I should run away screaming for as little as it is, but I'll take any money anyone gives me right now. :\ With the two weddings I've done so far with her the brides haven't seemed too concerned, they're pretty excited that their pictures are popping up on two different Facebooks instead of one, that kind of thing. It's just going to go sour quick, I know it.
 
Got links to both websites? Yours and hers?
 
Wth?

RULE #1:
2nd shooter doesnt contact the client unless the 2nd shooter is friends with them

RULE #2:
2nd shooter hands over all of the images to main photographer

Rule #3:
The beauty of being the 2nd shooter is that you can just edit the ones you want for your portfolio. Why are you wasting your time editing all the photos?
 
When ever I hired a shooter to cover for me when I couldn't do a shoot I paid them the same as what I was being paid to do the shoot, they didn't have the same experience and the quality wasn't the same but they were still paid for the work. All the images came to me. As a second shooter, the photographer should be paid to shoot, understand that the photos go to the photographer that hired them, it's neat and clean and everyone goes away happy.
 
#1: I don't want to at all, but that's the position I've been put in.
#2: She didn't want them, that was the agreement when she wanted me to work with her.
#3: I'm wasting my time because it's either they don't get any of my images, and I've wasted my time being there in the first place, or they do get my images and see how bad ass they are.

Like I said I hate this situation, I didn't realize this is how it would end up. This is NOT how I hire my second shooters, this is how I was hired.
 
I agree with what all the others are saying. It should be a work for hire situation and the second shooter should just turn over everything to the contracted photographer (or company).

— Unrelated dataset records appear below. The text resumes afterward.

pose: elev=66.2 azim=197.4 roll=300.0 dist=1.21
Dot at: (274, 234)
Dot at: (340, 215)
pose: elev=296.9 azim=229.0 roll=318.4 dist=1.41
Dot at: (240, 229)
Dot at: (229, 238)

But it sounds like you know this...are are just stuck in a bad situation. Live and learn. Let her know that you she want's you to continue doing this, the arrangement will have to change.
 
I agree with what all the others are saying. It should be a work for hire situation and the second shooter should just turn over everything to the contracted photographer (or company).

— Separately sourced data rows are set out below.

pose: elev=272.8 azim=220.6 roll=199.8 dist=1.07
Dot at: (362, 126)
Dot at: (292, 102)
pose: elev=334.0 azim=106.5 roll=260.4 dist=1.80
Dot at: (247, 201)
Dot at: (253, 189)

But it sounds like you know this...are are just stuck in a bad situation. Live and learn. Let her know that you she want's you to continue doing this, the arrangement will have to change.

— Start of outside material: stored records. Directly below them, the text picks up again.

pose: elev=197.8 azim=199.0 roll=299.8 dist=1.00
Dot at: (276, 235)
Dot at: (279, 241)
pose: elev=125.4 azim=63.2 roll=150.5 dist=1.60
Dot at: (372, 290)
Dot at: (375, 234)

Thanks for actually answering my question. That never happens on here! I have another wedding scheduled with her in a couple weeks. I don't think I can change the financial arrangement, but I can at least change how the couple gets their photographs.
 
I think the world is coming to an end because I actually agree with Schwettylens and Destin...

I agree with everybody else, you should be giving the first shooter a copy of the images you take, using the images you want in your portfolio(if agreed to by the first shooter), NOT contacting the client, and should be getting a flat rate at the end of the night.

It sounds like this is one of those cases where the 'first' shooter is looking for you to bail her out because she is in over her head. I agree with you, it's a nightmare situation. I say, walk, don't run. I would also fix the arrangements before I shoot that next wedding in a couple of weeks. This can't possibly end well.